Ceci dit, une augmentation de 2,4% dans les subventions aux universités - assortie de coupures de 5,4 M$ dans l’aide aux étudiants, par contre - doit en principe aider ces dernières à faire face à l’augmentation des dépenses. (FÉÉCUM) Sauf que, même si l’enveloppe augmente, les fonds sont octroyés aux institutions en fonction des inscriptions. (FÉÉCUM) Ça... pourrait causer des problèmes.
Tout indique que les nouvelles inscriptions vont diminuer de façon plus marquée (50% à 60% des étudiant.e.s internationaux, et 25% à 50% des étudiant.e.s domestiques songent à ne pas s’inscrire cet automne), mais l’impact sera aussi présent du côté des étudiant.e.s déjà inscrit.e.s (30% à 40% des étudiant.e.s internationaux et 20% à 40% des étudiant.e.s domestiques), ce qui laisse entrevoir un avenir plus que sombre sur le plan financier. (Eduvation) De plus, les estimés “prudents” prédisent qu’il faudra cinq ans pour que la mobilité internationale revienne à la normale après la pandémie. (Eduvation)
Donc même en appliquant le “meilleur” des scénarios, L’Université de Moncton doit s’attendre au pire.

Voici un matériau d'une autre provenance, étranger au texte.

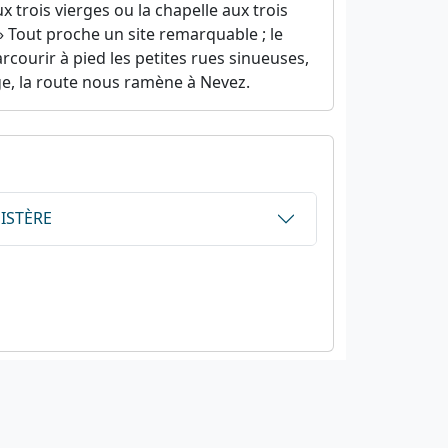
x trois vierges ou la chapelle aux trois
» Tout proche un site remarquable ; le
rcourir à pied les petites rues sinueuses,
age, la route nous ramène à Nevez.
NISTÈRE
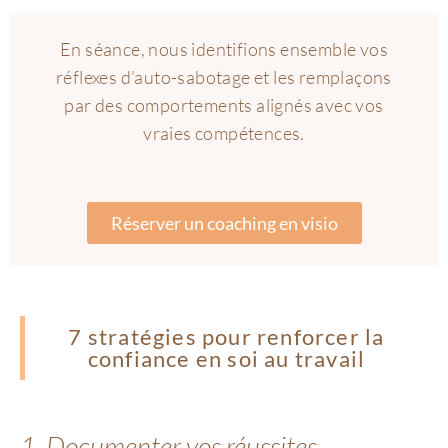
En séance, nous identifions ensemble vos
réflexes d’auto-sabotage et les remplaçons
par des comportements alignés avec vos
vraies compétences.
Réserver un coaching en visio
7 stratégies pour renforcer la
confiance en soi au travail
1. Documenter vos réussites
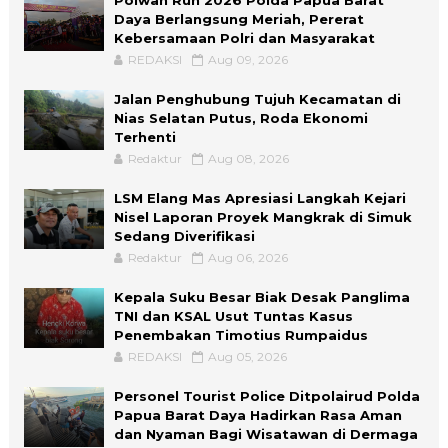
Polwan Run 2026 Polda Papua Barat
Daya Berlangsung Meriah, Pererat
Kebersamaan Polri dan Masyarakat
REDAKSI
Aug 09, 2026
Jalan Penghubung Tujuh Kecamatan di
Nias Selatan Putus, Roda Ekonomi
Terhenti
Redaktur
Aug 08, 2026
LSM Elang Mas Apresiasi Langkah Kejari
Nisel Laporan Proyek Mangkrak di Simuk
Sedang Diverifikasi
Redaktur
Aug 06, 2026
Kepala Suku Besar Biak Desak Panglima
TNI dan KSAL Usut Tuntas Kasus
Penembakan Timotius Rumpaidus
REDAKSI
Aug 05, 2026
Personel Tourist Police Ditpolairud Polda
Papua Barat Daya Hadirkan Rasa Aman
dan Nyaman Bagi Wisatawan di Dermaga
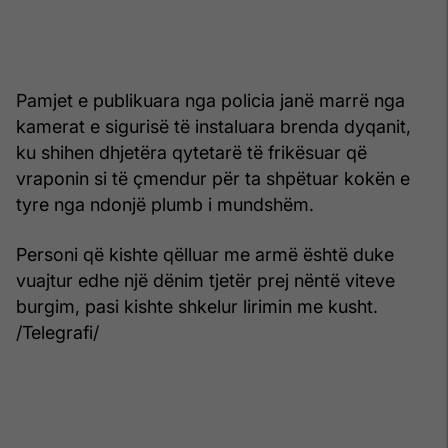
Pamjet e publikuara nga policia janë marrë nga
kamerat e sigurisë të instaluara brenda dyqanit,
ku shihen dhjetëra qytetarë të frikësuar që
vraponin si të çmendur për ta shpëtuar kokën e
tyre nga ndonjë plumb i mundshëm.
Personi që kishte qëlluar me armë është duke
vuajtur edhe një dënim tjetër prej nëntë viteve
burgim, pasi kishte shkelur lirimin me kusht.
/Telegrafi/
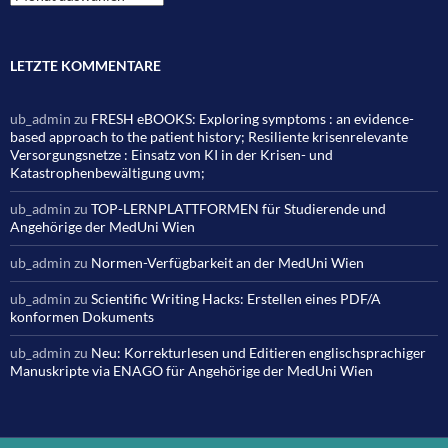
LETZTE KOMMENTARE
ub_admin
zu
FRESH eBOOKS: Exploring symptoms : an evidence-
based approach to the patient history; Resiliente krisenrelevante
Versorgungsnetze : Einsatz von KI in der Krisen- und
Katastrophenbewältigung uvm;
ub_admin
zu
TOP-LERNPLATTFORMEN für Studierende und
Angehörige der MedUni Wien
ub_admin
zu
Normen-Verfügbarkeit an der MedUni Wien
ub_admin
zu
Scientific Writing Hacks: Erstellen eines PDF/A
konformen Dokuments
ub_admin
zu
Neu: Korrekturlesen und Editieren englischsprachiger
Manuskripte via ENAGO für Angehörige der MedUni Wien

En appliquant les prévisions citées plus haut aux chiffres de 2017-2018 (UMoncton), la part des revenus de scolarité qui peut s’évanouir se situe quelque part entre le quart et la moitié. S’il faut trouver de quoi se rassurer, disons quand même que les prédictions avancées sont fondées avant tout sur des données américaines, bien qu’une part des chiffres recueillis relèvent de sources canadiennes. Bien qu’un seul sondage ait ciblé les étudiant.e.s potentiels au Canada, 65% des répondants ont signifié leur réticence pour l’éducation à distance, et 43% ont affirmé soit qu’ils songeaient (36%) ou vont (7%) reporter le début de leurs études. Chez les étudiant.e.s déjà inscrits dans un programme à une université canadienne, les intentions étaient essentiellement les mêmes, avec 8% disant être décidés à prendre une pause d’un semestre, et 35% disant y songer. Précisons qu’on parle seulement ici du premier cycle.

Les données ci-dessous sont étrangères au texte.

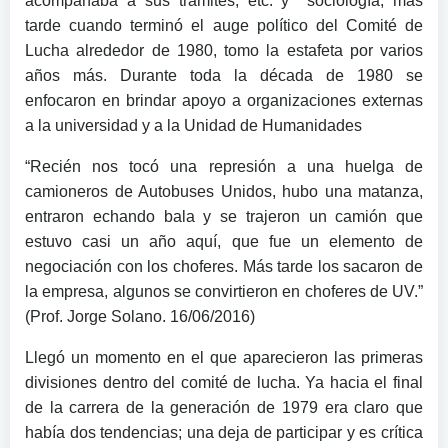
acompañaba a sus trámites, etc. y sociología, más
tarde cuando terminó el auge político del Comité de
Lucha alrededor de 1980, tomo la estafeta por varios
años más. Durante toda la década de 1980 se
enfocaron en brindar apoyo a organizaciones externas
a la universidad y a la Unidad de Humanidades
“Recién nos tocó una represión a una huelga de
camioneros de Autobuses Unidos, hubo una matanza,
entraron echando bala y se trajeron un camión que
estuvo casi un año aquí, que fue un elemento de
negociación con los choferes. Más tarde los sacaron de
la empresa, algunos se convirtieron en choferes de UV.”
(Prof. Jorge Solano. 16/06/2016)
Llegó un momento en el que aparecieron las primeras
divisiones dentro del comité de lucha. Ya hacia el final
de la carrera de la generación de 1979 era claro que
había dos tendencias; una deja de participar y es crítica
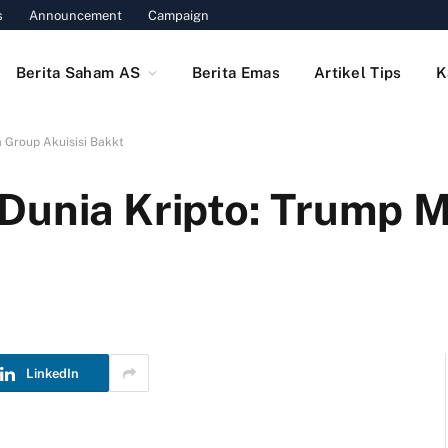
s
Announcement
Campaign
Berita Saham AS
Berita Emas
Artikel Tips
K
 Group Akuisisi Bakkt
Dunia Kripto: Trump 
LinkedIn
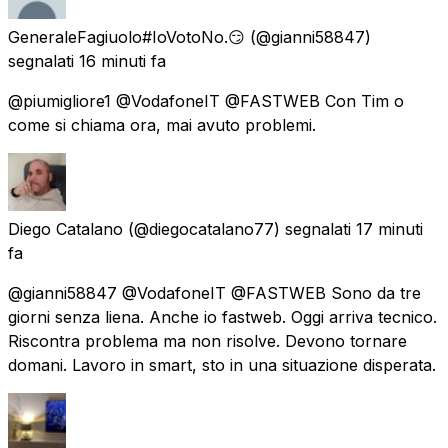
GeneraleFagiuolo#IoVotoNo.😏
(@gianni58847)
segnalati
16 minuti fa
@piumigliore1 @VodafoneIT @FASTWEB Con Tim o
come si chiama ora, mai avuto problemi.
Diego Catalano
(@diegocatalano77) segnalati
17 minuti
fa
@gianni58847 @VodafoneIT @FASTWEB Sono da tre
giorni senza liena. Anche io fastweb. Oggi arriva tecnico.
Riscontra problema ma non risolve. Devono tornare
domani. Lavoro in smart, sto in una situazione disperata.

Alors, jusqu’à 43% des inscriptions pourraient disparaître cet automne, ce qui laisse entrevoir une situation critique dans les finances universitaires, face à laquelle les solutions sont limitées. Une vague de mises à pied serait dure sur le prestige; personne n’est confiant à l’idée de louer une maison en feu. C’est sans compter que l’attrait de l’université sera déjà fortement réduit si on en retranche l’expérience étudiante, pratiquement impossible à reproduire à distance. Enfin, malgré quelques timides protestations face à l’augmentation constante des droits de scolarité, les inscriptions un peu partout au pays comme dans le monde continuent de grimper - lançant le message que le prix est plus ou moins problématique, vraiment. Les bottines vont à contresens des babines, si vous voulez.
Ce sont toutes des choses auxquelles il faudra songer - et ça se justifie dans les circonstances - si vous pensiez pouvoir étudier en spécial.

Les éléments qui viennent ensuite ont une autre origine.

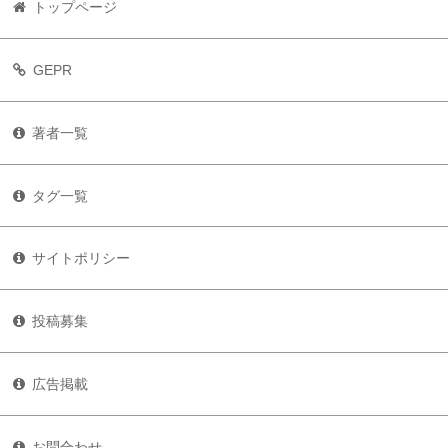
トップページ
GEPR
著者一覧
タグ一覧
サイトポリシー
投稿募集
広告掲載
お問合わせ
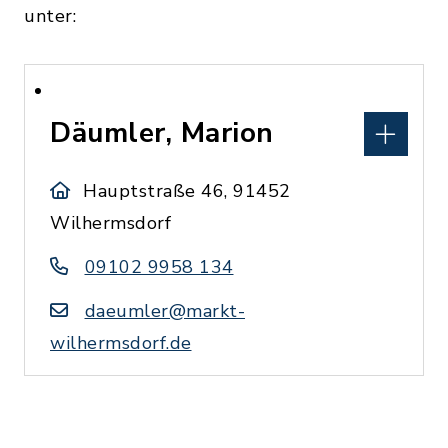
unter:
Däumler, Marion
Hauptstraße 46, 91452
Wilhermsdorf
09102 9958 134
daeumler@markt-
wilhermsdorf.de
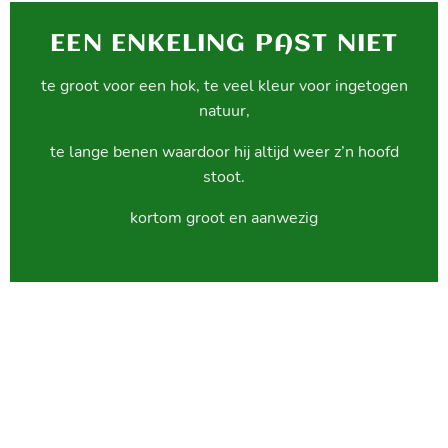
EEN ENKELING PAST NIET
te groot voor een hok, te veel kleur voor ingetogen
natuur,
te lange benen waardoor hij altijd weer z’n hoofd
stoot.
kortom groot en aanwezig
maar (helaas) ook niet meer te koop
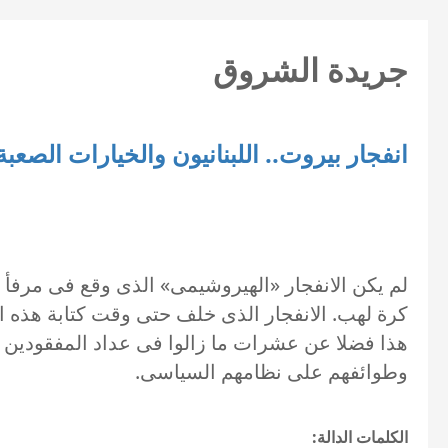
جريدة الشروق
انفجار بيروت.. اللبنانيون والخيارات الصعبة
لم يكن الانفجار «الهيروشيمى» الذى وقع فى مرفأ بير
هذا فضلا عن عشرات ما زالوا فى عداد المفقودين وال
وطوائفهم على نظامهم السياسى.
الكلمات الدالة:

AJOUT : L’Université de Moncton a lancé une page d’information sur la rentrée 2020 sur son site web le 4 juin, que nous vous invitons à consulter pour en savoir plus long sur les modalités de votre programme d’études : https://www.umoncton.ca/umcm-etudiants/rentree2020
Aucune position officielle du C.A. de la FÉÉCUM ne devrait en être nécessairement interprétée.